* Requirement: Copy out, word for word, the part of the items that opens with the line containing "Авточехлы для Белджи" and closes at the end of the items.

* Task material:
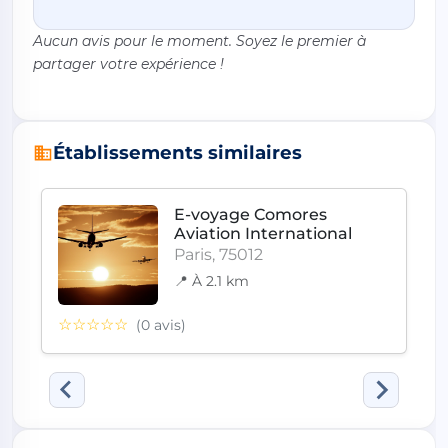
Aucun avis pour le moment. Soyez le premier à
partager votre expérience !
Établissements similaires
E-voyage Comores
Aviation International
Paris, 75012
📍 À 2.1 km
☆☆☆☆☆
(0 avis)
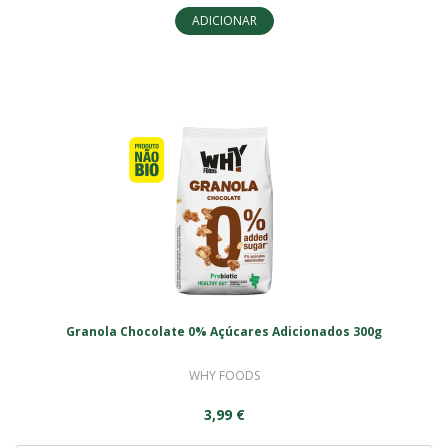
ADICIONAR
Granola Chocolate 0% Açúcares Adicionados 300g
WHY FOODS
3,99 €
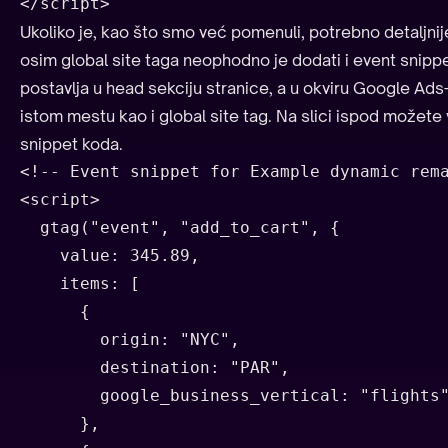
</script>
Ukoliko je, kao što smo već pomenuli, potrebno detaljnije 
osim global site taga neophodno je dodati i event snipp
postavlja u head sekciju stranice, a u okviru Google Ad
istom mestu kao i global site tag. Na slici ispod možete 
snippet koda.
<!-- Event snippet for Example dynamic rema
<script>

  gtag("event", "add_to_cart", {

    value: 345.89,

    items: [

      {

        origin: "NYC",

        destination: "PAR",

        google_business_vertical: "flights"
      },
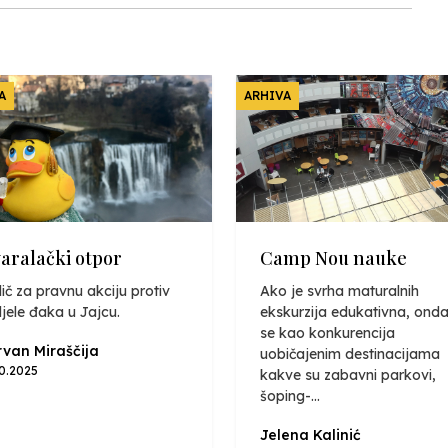
A
ARHIVA
varalački otpor
Camp Nou nauke
ič za pravnu akciju protiv
Ako je svrha maturalnih
jele đaka u Jajcu.
ekskurzija edukativna, onda
se kao konkurencija
van Miraščija
uobičajenim destinacijama
10.2025
kakve su zabavni parkovi,
šoping-...
Jelena Kalinić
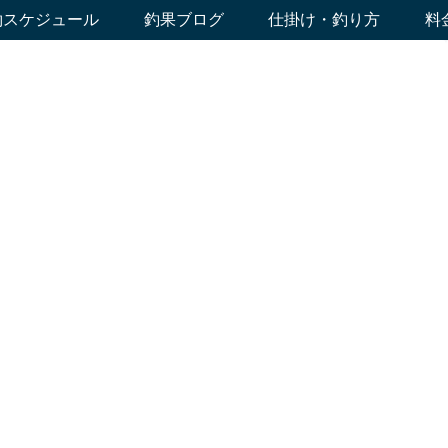
約スケジュール
釣果ブログ
仕掛け・釣り方
料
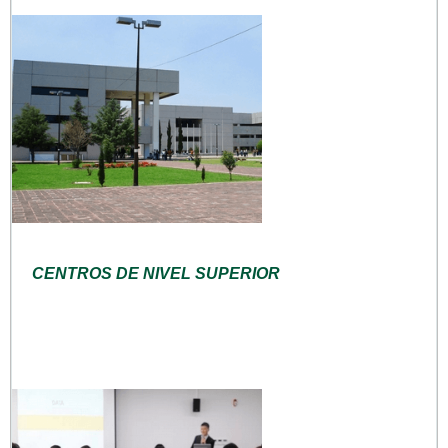
CENTROS DE NIVEL SUPERIOR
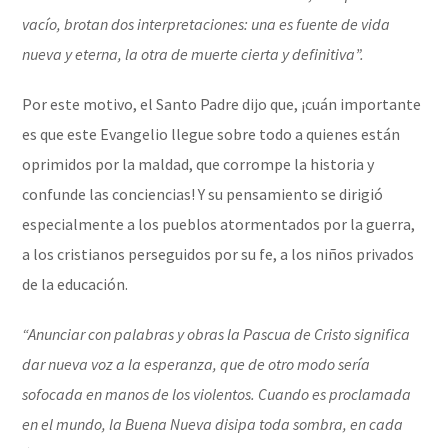
vacío, brotan dos interpretaciones: una es fuente de vida
nueva y eterna, la otra de muerte cierta y definitiva”.
Por este motivo, el Santo Padre dijo que, ¡cuán importante
es que este Evangelio llegue sobre todo a quienes están
oprimidos por la maldad, que corrompe la historia y
confunde las conciencias! Y su pensamiento se dirigió
especialmente a los pueblos atormentados por la guerra,
a los cristianos perseguidos por su fe, a los niños privados
de la educación.
“Anunciar con palabras y obras la Pascua de Cristo significa
dar nueva voz a la esperanza, que de otro modo sería
sofocada en manos de los violentos. Cuando es proclamada
en el mundo, la Buena Nueva disipa toda sombra, en cada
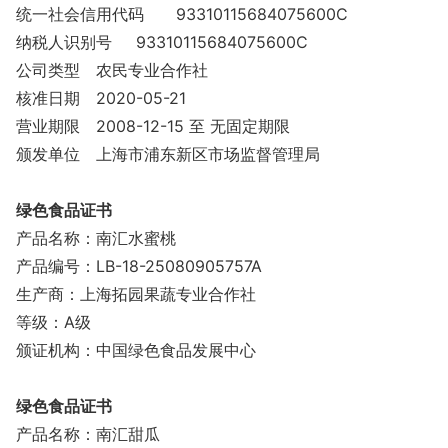
统一社会信用代码
93310115684075600C
纳税人识别号
93310115684075600C
公司类型
农民专业合作社
核准日期
2020-05-21
营业期限
2008-12-15 至 无固定期限
颁发单位
上海市浦东新区市场监督管理局
绿色食品证书
产品名称：南汇水蜜桃
产品编号：LB-18-25080905757A
生产商：上海拓园果蔬专业合作社
等级：A级
颁证机构：中国绿色食品发展中心
绿色食品证书
产品名称：南汇甜瓜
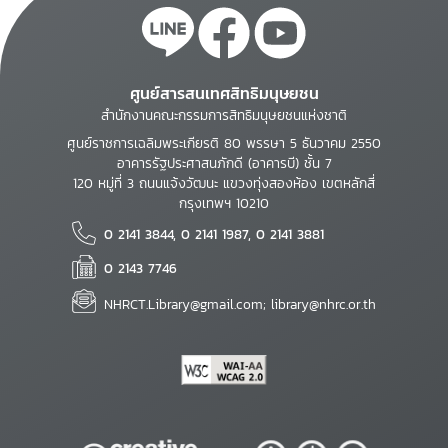
ศูนย์สารสนเทศสิทธิมนุษยชน
สำนักงานคณะกรรมการสิทธิมนุษยชนแห่งชาติ
ศูนย์ราชการเฉลิมพระเกียรติ 80 พรรษา 5 ธันวาคม 2550
อาคารรัฐประศาสนภักดี (อาคารบี) ชั้น 7
120 หมู่ที่ 3 ถนนแจ้งวัฒนะ แขวงทุ่งสองห้อง เขตหลักสี่
กรุงเทพฯ 10210
0 2141 3844, 0 2141 1987, 0 2141 3881
0 2143 7746
NHRCT.Library@gmail.com; library@nhrc.or.th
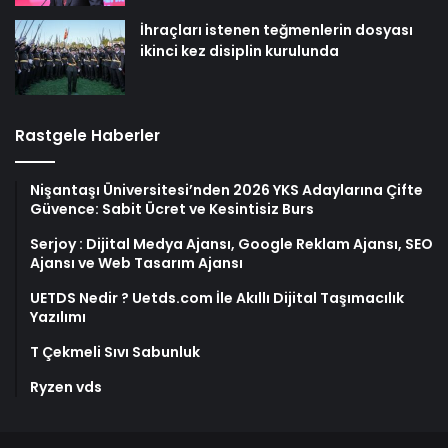
İhraçları istenen teğmenlerin dosyası
ikinci kez disiplin kurulunda
Rastgele Haberler
Nişantaşı Üniversitesi’nden 2026 YKS Adaylarına Çifte
Güvence: Sabit Ücret ve Kesintisiz Burs
Serjoy : Dijital Medya Ajansı, Google Reklam Ajansı, SEO
Ajansı ve Web Tasarım Ajansı
UETDS Nedir ? Uetds.com İle Akıllı Dijital Taşımacılık
Yazılımı
T Çekmeli Sıvı Sabunluk
Ryzen vds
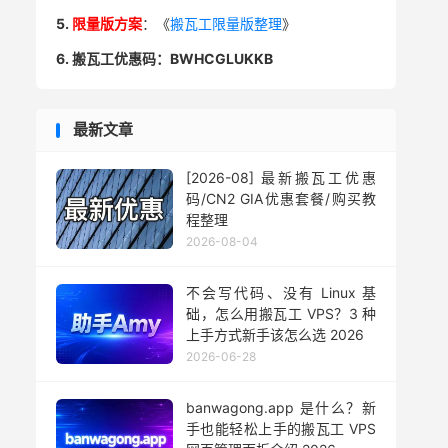
5.
限量版方案
：《
搬瓦工限量版整理
》
6. 搬瓦工优惠码：BWHCGLUKKB
最新文章
[2026-08] 最新搬瓦工优惠
码/CN2 GIA优惠套餐/购买教
程整理
2026-08-04
不会写代码、没有 Linux 基
础，怎么用搬瓦工 VPS？3 种
上手方式新手该怎么选 2026
2026-06-28
banwagong.app 是什么？新
手也能轻松上手的搬瓦工 VPS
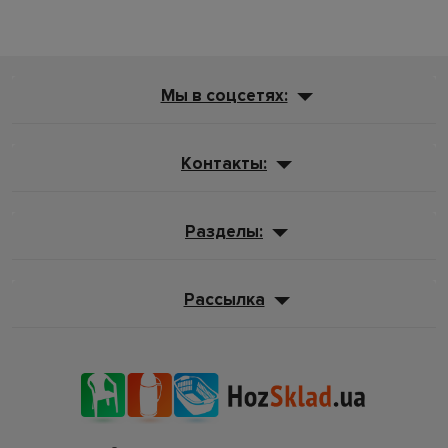
Мы в соцсетях:
Контакты:
Разделы:
Рассылка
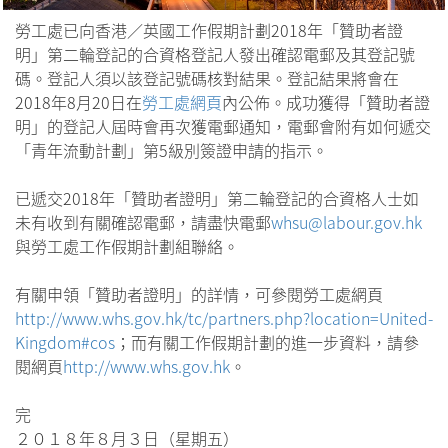
勞工處已向香港／英國工作假期計劃2018年「贊助者證
明」第二輪登記的合資格登記人發出確認電郵及其登記號
碼。登記人須以該登記號碼核對結果。登記結果將會在
2018年8月20日在
勞工處網頁
內公佈。成功獲得「贊助者證
明」的登記人屆時會再次獲電郵通知，電郵會附有如何遞交
「青年流動計劃」第5級別簽證申請的指示。
已遞交2018年「贊助者證明」第二輪登記的合資格人士如
未有收到有關確認電郵，請盡快電郵
whsu@labour.gov.hk
與勞工處工作假期計劃組聯絡。
有關申領「贊助者證明」的詳情，可參閱勞工處網頁
http://www.whs.gov.hk/tc/partners.php?location=United-
Kingdom#cos
；而有關工作假期計劃的進一步資料，請參
閱網頁
http://www.whs.gov.hk
。
完
２０１８年８月３日（星期五）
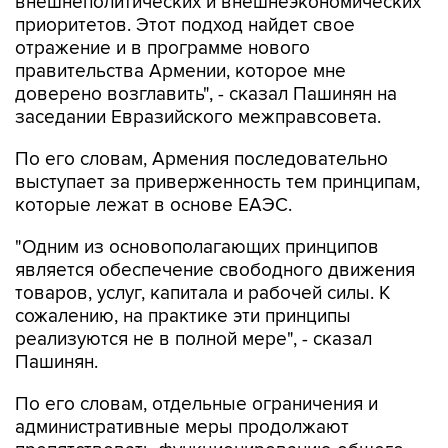
внешнеполитических и внешнеэкономических
приоритетов. Этот подход найдет свое
отражение и в программе нового
правительства Армении, которое мне
доверено возглавить", - сказал Пашинян на
заседании Евразийского межправсовета.
По его словам, Армения последовательно
выступает за приверженность тем принципам,
которые лежат в основе ЕАЭС.
"Одним из основополагающих принципов
является обеспечение свободного движения
товаров, услуг, капитала и рабочей силы. К
сожалению, на практике эти принципы
реализуются не в полной мере", - сказал
Пашинян.
По его словам, отдельные ограничения и
административные меры продолжают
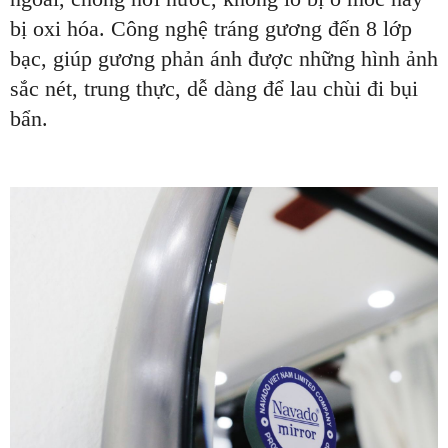
bị oxi hóa. Công nghệ tráng gương đến 8 lớp
bạc, giúp gương phản ánh được những hình ảnh
sắc nét, trung thực, dễ dàng để lau chùi đi bụi
bẩn.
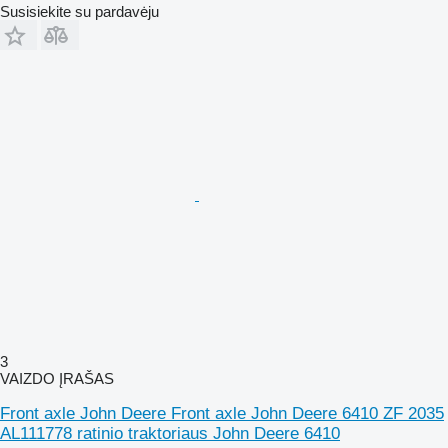
Susisiekite su pardavėju
3
VAIZDO ĮRAŠAS
Front axle John Deere Front axle John Deere 6410 ZF 2035
AL111778 ratinio traktoriaus John Deere 6410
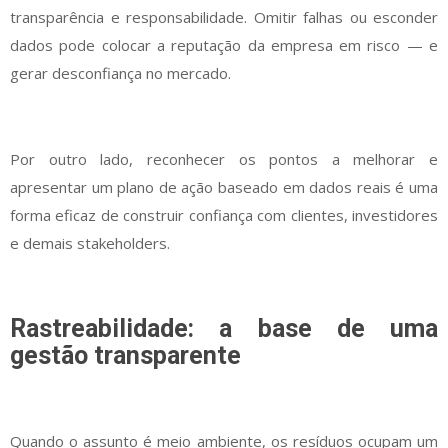
transparência e responsabilidade. Omitir falhas ou esconder
dados pode colocar a reputação da empresa em risco — e
gerar desconfiança no mercado.
Por outro lado, reconhecer os pontos a melhorar e
apresentar um plano de ação baseado em dados reais é uma
forma eficaz de construir confiança com clientes, investidores
e demais stakeholders.
Rastreabilidade: a base de uma
gestão transparente
Quando o assunto é meio ambiente, os resíduos ocupam um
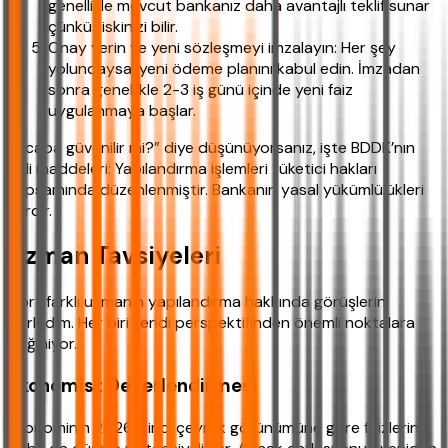
genellikle mevcut bankanız daha avantajlı teklif sunar
çünkü riskinizi bilir.
Onay verin ve yeni sözleşmeyi imzalayın: Her şey
yolundaysa, yeni ödeme planını kabul edin. İmzadan
sonra genellikle 2-3 iş günü içinde yeni faiz
uygulanmaya başlar.
“Acaba güvenilir mi?” diye düşünüyorsanız, işte BDDK’nın
ilgili maddeleri: Yapılandırma işlemleri tüketici hakları
kapsamında düzenlenmiştir. Bankanın yasal yükümlülükleri
vardır.
Uzman Tavsiyeleri
Dört farklı uzmanın yapılandırma hakkında görüşlerini
derledim. Her biri kendi perspektifinden önemli noktalara
değiniyor.
Ekonomist Değerlendirmesi
Ekonominin 2026 ikinci çeyrek görünümüne göre faizlerin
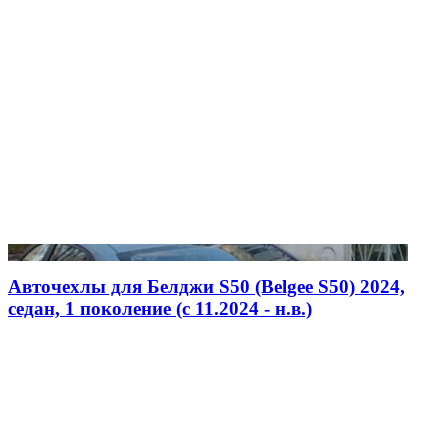
Авточехлы для Белджи S50 (Belgee S50) 2024,
седан, 1 поколение (c 11.2024 - н.в.)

* Exercise response:
Авточехлы для Белджи S50 (Belgee S50) 2024,
седан, 1 поколение (c 11.2024 - н.в.)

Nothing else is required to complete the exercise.